Behind what appears to be an extremely traditional-looking muscleback iron hides a huge amount of technology designed to help players of all abilities, whether it be with a traditional variable-length set or with Cobra’s One Length set—more on that latter. The King Forged TEC irons are a hollow-body design that utilizes a thin face supported by what Cobra engineers call energizing foam microspheres, to both fine-tune acoustics (sound/feel) of the head, while also supporting the PWRSHELL Face for increased ball speeds, according to the company.

Our take on Cobra King Forged TEC irons

Not only do the new Cobra Forged TEC irons pass the eyeball test, but the engineers at Cobra have also developed a club with excellent performance.

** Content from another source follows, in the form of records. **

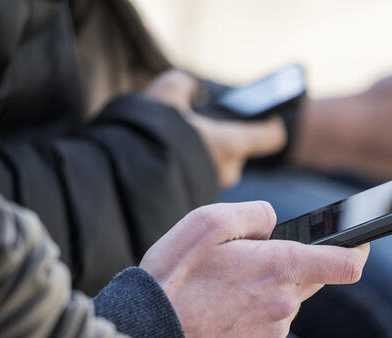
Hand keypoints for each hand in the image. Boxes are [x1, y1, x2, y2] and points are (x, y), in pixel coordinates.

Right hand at [139, 201, 369, 337]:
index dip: (358, 249)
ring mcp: (273, 331)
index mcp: (279, 268)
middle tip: (247, 258)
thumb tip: (274, 224)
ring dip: (265, 289)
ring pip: (285, 300)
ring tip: (219, 287)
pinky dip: (251, 312)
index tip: (360, 241)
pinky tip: (218, 309)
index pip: (346, 264)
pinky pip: (268, 322)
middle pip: (310, 278)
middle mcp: (285, 303)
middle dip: (289, 264)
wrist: (148, 335)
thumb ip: (253, 214)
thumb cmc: (173, 276)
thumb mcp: (207, 223)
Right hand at [144, 69, 285, 187]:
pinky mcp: (193, 199)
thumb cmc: (149, 133)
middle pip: (238, 151)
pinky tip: (165, 157)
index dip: (269, 125)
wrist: (121, 178)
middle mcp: (227, 170)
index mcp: (230, 144)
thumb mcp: (165, 93)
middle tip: (199, 126)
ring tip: (176, 141)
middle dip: (223, 139)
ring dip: (203, 154)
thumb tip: (190, 88)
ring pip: (216, 166)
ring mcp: (211, 188)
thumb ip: (184, 85)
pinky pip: (198, 179)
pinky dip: (188, 168)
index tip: (264, 118)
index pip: (271, 137)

In our own testing, the clubs had several features which really stood out

Performance out of the rough: with the low tungsten insert, the low center of gravity performs outstanding from thick lies.

Face consistency: with other similar clubs, our experience is that perfectly struck shots tend to “fly”, sometimes flying considerably longer. With the Forged Tec, the face is incredibly consistent. Off-center hits, particularly off the toe, fly remarkably well.

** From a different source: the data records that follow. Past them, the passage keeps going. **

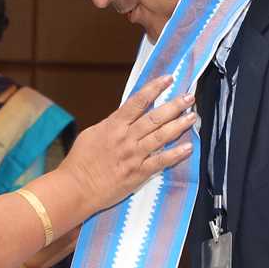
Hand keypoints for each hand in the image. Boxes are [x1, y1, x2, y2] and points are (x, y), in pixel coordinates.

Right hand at [59, 78, 195, 212]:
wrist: (76, 188)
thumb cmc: (80, 162)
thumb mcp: (92, 134)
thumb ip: (111, 125)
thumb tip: (124, 118)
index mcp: (113, 125)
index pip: (138, 101)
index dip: (154, 88)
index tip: (168, 79)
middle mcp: (126, 138)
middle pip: (155, 117)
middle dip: (174, 105)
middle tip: (189, 97)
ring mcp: (134, 155)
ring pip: (161, 136)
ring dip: (179, 125)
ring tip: (192, 117)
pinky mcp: (138, 173)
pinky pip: (161, 161)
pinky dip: (175, 154)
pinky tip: (188, 147)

Chipping: with a clean look, and little offset, one of the additional nuances of these clubs is how good they are to chip (pitch) with.

When ordering the set, keep in mind that there is only a two-degree difference between the 5 (23 degrees) and 4-iron (21 degrees). This lead to some uneven gapping and as a result, we discarded the 4-iron and instead decided to bend the 5-iron, one degree strong.